La gestion des EPI accrobranche est l'une des obligations réglementaires les plus précises de la NF EN 15567-2. Harnais, longes, mousquetons, casques : chaque équipement mis à disposition des pratiquants est soumis à un régime de contrôle strict, encadré par l'Annexe B (normative) de la norme. Ce n'est pas une recommandation de bonnes pratiques, c'est une obligation dont l'absence constitue une non-conformité relevée systématiquement lors des inspections annuelles et des contrôles SDJES.

Ce guide détaille ce que la norme exige concrètement : les fréquences de contrôle, les durées de vie à respecter selon les fabricants, le contenu du registre EPI conforme, et qui peut réaliser ces contrôles dans votre équipe.

EPI accrobranche : ce que la NF EN 15567-2 exige 

L'article §10.6 de la NF EN 15567-2 et son Annexe B (normative) définissent un régime de contrôle à trois niveaux pour l'ensemble des EPI mis à disposition des pratiquants. Ce régime est indépendant des contrôles de l'installation : les EPI ont leurs propres obligations, leur propre registre, et leurs propres intervenants.

Le contrôle de routine : avant et après chaque utilisation

Avant chaque mise à disposition d'un EPI, une personne compétente doit procéder à un contrôle visuel de routine. Ce contrôle couvre l'état des sangles et des coutures, le fonctionnement des boucles de réglage, l'intégrité des connecteurs et mousquetons, l'état du casque (absence de fissure, de déformation, de choc visible), et l'absence d'usure anormale ou de contamination chimique.

Ce même contrôle est répété après chaque utilisation, avant que l'équipement ne soit remis en circulation. En haute saison avec un fort débit de pratiquants, ce contrôle peut donc être réalisé deux fois par jour pour chaque équipement. La norme l'exige explicitement : le contrôle de routine est bi-quotidien en exploitation intensive.

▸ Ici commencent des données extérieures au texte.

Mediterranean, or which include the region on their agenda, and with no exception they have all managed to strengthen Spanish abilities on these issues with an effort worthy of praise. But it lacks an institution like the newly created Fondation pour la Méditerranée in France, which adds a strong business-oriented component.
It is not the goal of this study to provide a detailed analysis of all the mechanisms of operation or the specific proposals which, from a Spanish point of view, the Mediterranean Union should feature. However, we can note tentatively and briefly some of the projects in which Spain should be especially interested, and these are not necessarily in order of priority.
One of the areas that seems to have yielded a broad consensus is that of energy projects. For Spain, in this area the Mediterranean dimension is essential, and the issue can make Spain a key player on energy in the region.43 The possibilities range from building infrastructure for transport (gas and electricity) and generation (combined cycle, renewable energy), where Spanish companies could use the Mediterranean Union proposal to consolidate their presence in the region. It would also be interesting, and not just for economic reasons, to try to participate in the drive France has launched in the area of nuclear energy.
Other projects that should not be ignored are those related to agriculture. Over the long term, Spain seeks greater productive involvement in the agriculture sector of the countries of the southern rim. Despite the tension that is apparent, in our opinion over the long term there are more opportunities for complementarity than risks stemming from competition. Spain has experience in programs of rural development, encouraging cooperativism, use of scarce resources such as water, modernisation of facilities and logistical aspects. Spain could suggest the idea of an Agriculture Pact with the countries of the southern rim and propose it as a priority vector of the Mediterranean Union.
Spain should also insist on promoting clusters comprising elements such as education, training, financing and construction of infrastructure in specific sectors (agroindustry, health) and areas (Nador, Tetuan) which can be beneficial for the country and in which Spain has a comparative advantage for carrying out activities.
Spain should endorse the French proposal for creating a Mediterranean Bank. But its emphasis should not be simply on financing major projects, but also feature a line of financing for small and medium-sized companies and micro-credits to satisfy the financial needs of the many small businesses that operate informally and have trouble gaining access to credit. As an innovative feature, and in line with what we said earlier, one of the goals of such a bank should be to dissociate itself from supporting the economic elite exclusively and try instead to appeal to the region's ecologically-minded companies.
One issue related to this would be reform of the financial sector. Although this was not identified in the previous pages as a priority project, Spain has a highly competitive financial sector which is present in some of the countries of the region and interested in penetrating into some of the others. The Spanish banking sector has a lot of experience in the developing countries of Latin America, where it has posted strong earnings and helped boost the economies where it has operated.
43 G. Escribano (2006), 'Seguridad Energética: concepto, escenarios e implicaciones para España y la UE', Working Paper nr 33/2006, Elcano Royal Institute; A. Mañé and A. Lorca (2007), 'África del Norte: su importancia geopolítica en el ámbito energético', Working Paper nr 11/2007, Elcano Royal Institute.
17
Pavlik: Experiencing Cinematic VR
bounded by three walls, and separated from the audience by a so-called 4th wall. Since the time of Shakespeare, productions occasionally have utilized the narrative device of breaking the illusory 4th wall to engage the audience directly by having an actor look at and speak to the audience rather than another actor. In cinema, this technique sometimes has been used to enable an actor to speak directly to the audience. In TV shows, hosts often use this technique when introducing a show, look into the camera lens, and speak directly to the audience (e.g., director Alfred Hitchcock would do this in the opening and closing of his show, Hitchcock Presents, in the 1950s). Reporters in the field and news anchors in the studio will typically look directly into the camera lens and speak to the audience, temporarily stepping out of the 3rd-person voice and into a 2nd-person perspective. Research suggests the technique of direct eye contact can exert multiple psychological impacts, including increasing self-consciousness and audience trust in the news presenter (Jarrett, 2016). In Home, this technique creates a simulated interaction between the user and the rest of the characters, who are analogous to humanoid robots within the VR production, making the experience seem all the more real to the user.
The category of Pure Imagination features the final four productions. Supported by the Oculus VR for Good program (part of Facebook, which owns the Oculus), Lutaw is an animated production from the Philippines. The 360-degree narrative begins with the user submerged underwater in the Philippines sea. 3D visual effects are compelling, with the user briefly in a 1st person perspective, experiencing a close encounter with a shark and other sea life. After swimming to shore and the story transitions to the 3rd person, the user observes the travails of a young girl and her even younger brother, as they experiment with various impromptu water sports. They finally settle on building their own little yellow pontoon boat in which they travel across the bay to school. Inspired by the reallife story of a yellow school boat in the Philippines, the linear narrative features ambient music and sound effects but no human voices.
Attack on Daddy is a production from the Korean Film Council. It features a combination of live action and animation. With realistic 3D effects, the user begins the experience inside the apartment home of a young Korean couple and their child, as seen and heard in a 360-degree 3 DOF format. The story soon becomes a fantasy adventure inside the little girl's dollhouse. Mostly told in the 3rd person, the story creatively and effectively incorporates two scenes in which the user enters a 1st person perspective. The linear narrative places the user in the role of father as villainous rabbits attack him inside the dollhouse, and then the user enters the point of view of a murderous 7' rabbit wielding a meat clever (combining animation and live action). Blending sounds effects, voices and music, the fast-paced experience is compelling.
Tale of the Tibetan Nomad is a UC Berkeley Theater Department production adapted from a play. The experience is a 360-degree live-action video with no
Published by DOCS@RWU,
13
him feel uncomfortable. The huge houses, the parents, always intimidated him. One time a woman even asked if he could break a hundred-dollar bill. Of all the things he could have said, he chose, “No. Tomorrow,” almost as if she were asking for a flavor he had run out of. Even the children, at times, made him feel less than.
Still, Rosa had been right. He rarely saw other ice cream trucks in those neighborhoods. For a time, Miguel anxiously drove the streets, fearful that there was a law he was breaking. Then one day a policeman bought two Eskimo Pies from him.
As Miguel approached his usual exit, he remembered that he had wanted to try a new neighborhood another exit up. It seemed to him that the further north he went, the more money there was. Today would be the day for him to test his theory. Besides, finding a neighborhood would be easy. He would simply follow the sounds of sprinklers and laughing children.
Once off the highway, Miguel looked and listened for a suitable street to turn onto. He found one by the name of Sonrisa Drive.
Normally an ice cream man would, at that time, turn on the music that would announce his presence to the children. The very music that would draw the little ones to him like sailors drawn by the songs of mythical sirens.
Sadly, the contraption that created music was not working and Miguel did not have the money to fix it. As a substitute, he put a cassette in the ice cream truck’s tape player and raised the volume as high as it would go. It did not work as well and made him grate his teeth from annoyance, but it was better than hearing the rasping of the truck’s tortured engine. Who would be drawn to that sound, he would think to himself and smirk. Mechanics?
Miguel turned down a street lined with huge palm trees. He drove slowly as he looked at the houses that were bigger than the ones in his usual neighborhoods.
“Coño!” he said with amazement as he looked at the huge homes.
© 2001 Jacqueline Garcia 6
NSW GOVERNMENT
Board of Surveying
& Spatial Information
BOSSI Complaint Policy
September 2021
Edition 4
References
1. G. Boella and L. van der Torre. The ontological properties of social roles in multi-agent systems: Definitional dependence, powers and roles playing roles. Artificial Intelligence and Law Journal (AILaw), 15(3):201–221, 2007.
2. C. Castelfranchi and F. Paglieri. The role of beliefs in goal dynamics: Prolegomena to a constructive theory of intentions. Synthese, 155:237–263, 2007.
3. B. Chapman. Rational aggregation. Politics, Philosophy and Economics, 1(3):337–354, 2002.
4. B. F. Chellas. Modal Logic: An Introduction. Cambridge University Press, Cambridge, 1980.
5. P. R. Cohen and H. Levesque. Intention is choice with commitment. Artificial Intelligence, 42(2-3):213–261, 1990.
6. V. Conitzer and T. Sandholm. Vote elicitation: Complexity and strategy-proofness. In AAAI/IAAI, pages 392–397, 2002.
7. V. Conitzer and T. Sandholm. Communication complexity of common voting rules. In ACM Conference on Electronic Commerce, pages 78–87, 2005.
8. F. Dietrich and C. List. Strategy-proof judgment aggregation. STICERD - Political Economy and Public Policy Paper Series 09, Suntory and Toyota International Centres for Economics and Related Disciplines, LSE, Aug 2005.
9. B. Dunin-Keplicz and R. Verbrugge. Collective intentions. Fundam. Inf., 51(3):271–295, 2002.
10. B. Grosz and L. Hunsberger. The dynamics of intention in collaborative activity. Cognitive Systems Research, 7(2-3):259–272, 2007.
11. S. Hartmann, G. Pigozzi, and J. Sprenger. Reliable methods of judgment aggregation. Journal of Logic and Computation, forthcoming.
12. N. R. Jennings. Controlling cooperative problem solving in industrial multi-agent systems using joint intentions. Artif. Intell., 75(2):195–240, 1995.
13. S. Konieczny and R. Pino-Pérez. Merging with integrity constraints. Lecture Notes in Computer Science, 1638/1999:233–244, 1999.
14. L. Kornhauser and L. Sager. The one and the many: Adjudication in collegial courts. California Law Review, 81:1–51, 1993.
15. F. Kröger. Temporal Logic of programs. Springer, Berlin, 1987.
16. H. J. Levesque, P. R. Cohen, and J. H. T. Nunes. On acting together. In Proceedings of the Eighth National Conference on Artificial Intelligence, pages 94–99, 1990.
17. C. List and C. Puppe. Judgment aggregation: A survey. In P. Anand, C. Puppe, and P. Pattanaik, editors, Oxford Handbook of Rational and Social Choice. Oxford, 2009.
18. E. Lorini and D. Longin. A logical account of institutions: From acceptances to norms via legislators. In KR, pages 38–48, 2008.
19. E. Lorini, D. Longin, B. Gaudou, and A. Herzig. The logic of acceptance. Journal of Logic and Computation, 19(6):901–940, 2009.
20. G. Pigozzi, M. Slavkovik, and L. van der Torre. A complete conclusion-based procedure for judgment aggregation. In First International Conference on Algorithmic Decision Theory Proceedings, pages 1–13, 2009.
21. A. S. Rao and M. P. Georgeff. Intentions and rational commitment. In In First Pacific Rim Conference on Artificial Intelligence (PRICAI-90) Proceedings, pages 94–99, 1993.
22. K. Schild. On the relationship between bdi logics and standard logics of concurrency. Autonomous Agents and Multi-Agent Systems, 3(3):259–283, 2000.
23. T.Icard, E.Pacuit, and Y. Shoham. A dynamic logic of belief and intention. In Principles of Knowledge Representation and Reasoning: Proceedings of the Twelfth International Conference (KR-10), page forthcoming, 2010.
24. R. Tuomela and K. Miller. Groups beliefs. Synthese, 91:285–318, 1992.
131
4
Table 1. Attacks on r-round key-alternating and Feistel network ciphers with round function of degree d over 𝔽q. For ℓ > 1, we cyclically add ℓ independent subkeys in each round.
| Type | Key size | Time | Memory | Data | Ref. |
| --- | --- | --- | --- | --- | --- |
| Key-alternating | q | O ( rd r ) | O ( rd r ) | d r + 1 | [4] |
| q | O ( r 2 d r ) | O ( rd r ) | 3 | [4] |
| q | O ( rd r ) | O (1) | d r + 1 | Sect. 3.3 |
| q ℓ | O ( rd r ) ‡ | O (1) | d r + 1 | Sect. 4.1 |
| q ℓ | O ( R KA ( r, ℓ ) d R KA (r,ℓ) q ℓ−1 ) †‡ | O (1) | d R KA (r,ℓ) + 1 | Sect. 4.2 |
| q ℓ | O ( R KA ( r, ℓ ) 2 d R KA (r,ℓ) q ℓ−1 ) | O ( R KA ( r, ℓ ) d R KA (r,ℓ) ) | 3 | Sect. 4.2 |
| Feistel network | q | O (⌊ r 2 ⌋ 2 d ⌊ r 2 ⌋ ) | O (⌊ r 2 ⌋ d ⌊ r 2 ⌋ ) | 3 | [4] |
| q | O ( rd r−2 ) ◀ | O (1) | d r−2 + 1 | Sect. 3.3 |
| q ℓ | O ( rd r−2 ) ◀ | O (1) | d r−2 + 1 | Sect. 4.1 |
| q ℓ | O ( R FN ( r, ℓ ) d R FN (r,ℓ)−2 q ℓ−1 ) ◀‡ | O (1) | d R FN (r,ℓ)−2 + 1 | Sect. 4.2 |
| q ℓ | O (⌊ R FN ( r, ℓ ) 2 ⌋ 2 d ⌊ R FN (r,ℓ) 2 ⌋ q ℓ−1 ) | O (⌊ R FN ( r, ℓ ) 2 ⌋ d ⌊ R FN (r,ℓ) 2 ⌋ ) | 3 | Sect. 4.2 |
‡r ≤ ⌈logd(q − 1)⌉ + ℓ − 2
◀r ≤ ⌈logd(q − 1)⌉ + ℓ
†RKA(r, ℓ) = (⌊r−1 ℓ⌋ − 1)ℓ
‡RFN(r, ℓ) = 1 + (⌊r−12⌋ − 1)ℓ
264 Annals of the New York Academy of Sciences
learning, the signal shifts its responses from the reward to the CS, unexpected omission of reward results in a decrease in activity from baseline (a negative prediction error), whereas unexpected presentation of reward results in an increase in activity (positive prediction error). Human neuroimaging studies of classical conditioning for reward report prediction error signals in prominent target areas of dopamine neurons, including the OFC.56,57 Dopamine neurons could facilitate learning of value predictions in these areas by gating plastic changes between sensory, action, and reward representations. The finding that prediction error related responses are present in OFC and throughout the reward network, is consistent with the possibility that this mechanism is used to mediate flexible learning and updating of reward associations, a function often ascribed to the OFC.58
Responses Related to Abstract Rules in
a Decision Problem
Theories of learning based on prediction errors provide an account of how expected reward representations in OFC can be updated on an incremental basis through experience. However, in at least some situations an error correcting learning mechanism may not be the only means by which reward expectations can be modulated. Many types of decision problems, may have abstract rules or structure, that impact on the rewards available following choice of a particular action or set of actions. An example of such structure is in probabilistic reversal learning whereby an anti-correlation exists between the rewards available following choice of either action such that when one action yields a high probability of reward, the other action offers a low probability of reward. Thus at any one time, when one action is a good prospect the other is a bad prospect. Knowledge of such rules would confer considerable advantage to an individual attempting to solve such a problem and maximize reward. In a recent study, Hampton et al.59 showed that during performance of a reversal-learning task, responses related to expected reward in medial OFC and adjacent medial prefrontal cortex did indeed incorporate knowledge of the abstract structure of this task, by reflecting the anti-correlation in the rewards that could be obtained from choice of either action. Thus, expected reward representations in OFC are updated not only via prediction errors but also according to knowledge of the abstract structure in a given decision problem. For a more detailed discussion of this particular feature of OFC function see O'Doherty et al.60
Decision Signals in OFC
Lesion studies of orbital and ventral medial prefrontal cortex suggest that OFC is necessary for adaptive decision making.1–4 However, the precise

Tout EPI présentant une anomalie lors de ce contrôle doit être retiré immédiatement de la circulation, mis à part physiquement, et ne peut être remis en service qu'après examen par un contrôleur qualifié. Un équipement "en attente de vérification" ne doit jamais se retrouver mélangé aux EPI en circulation.

Le contrôle périodique : au moins une fois par an

Au-delà du contrôle quotidien, chaque EPI doit faire l'objet d'un contrôle périodique réalisé par un contrôleur d'EPI qualifié. La fréquence minimale est d'une fois par an, mais la norme précise que cette fréquence peut être augmentée selon l'intensité d'utilisation. Un parc qui accueille 30 000 pratiquants par saison ne peut pas se contenter d'une fréquence annuelle pour ses harnais les plus sollicités.

Ce contrôle périodique est déclenché automatiquement dans trois situations supplémentaires : après tout événement exceptionnel (chute en charge, incident avec un EPI impliqué), lorsqu'un doute subsiste après le contrôle de routine, et lorsque la durée de vie prévisionnelle d'un équipement approche de son terme.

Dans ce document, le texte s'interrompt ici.